Week 71 of the occupation
By Shea Howell
Special to the Michigan Citizen
The human toll of living under emergency management was made clear through the water crisis. Detroiters have endured an unprecedented assault on our basic human right to water for nearly six months before any action was taken.
The decision to aggressively pursue nearly half the city for being behind in water bills of $150 while ignoring corporate scofflaws who owed thousands was made by Emergency Manager Kevyn Orr.
The decision to sacrifice the wellbeing of people in order to make the sale of the water department more attractive to investors was made by the emergency manager. The decision to persist in the shutoff policy in spite of outcry from local activists was made by the emergency manager. The decision to continue shutoffs in spite of escalating demonstrations, civil disobedience and the condemnation of the United Nations was made by the emergency manger.
The decision to dump the problem on the mayor after the judge pointed out the fiasco was negatively impacting bankruptcy was made by the emergency manager.
This abuse of the human right to water has visible consequences. The violation of our human rights to self-determination and to democratic participation in the decisions that affect our lives is less visible. But its effects are felt in every aspect of our common life. Under the emergency manager, we witness the sale or giveaway of public lands to corporate interests. From the new Red Wings Stadium to Lipke Park, pieces of Detroit are moving out to the public domain and into the hands of corporate interests.
Public conversations about priorities, development that includes all of our people, and renewal of basic infrastructure have been
One of the best examples of how the city is suffering from a lack of basic democracy happened just after the announcement of the first moratorium on shutoffs.

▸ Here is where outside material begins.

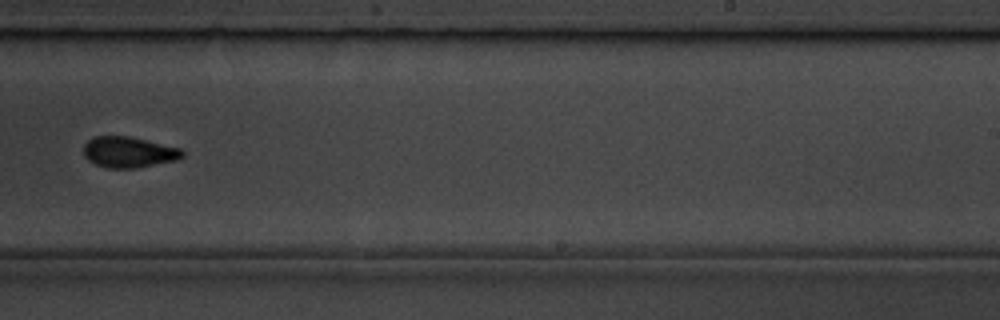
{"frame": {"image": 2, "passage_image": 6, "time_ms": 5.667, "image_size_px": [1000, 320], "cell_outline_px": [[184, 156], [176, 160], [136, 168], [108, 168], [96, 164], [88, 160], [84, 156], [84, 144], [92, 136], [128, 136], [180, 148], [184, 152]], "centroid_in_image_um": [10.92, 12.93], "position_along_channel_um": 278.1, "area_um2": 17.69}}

Monica Lewis Patrick, a leading voice in demanding the city respect the right to water for all people, went to the Detroit City Council to enlist them in taking a stand against the shutoffs.
In prepared remarks, Ms. Patrick briefly outlined the history of the water department, the urgency of the crisis, and encouraged the City Council to be wary of those of who would tell them that there was a moratorium on shutoffs.
Ms. Lewis Patrick has been walking the neighborhoods for weeks, helping people understand what is happening and where they can get emergency water. She has also been central in setting up volunteer hotlines. She has a vivid grasp of how horrific these shutoffs are. In fact, she shared the story of a phone call she had received early that morning from a 98-year-old citizen who had just been shut off, in spite of the moratorium.
Council President Brenda Jones became agitated with Ms. Lewis Patrick who challenged the Council’s silence on the water shutoff issue. Jones began banging the gavel to say Patrick’s time was up. President Jones said, “Miss Patrick, obviously you do not know what is going on, because we are addressing these issues… I will be in conversations with the mayor and emergency manager. I don’t know if you know it or not, but neither the council nor the mayor have charge of the water department. That is the emergency manager’s jurisdiction, but we are not sitting idly by. …You don’t know what’s going on behind the scenes.”
That is of course the problem. None of us know what is going on “behind the scenes.” From the fate of the water department to back room deals for land giveaways and crony corporate contracts, decisions about Detroit’s wealth and future are being made behind closed doors. We have seen whose interests matter to Emergency Manager Orr. The water shutoffs are only possible because of the shutoff of democracy.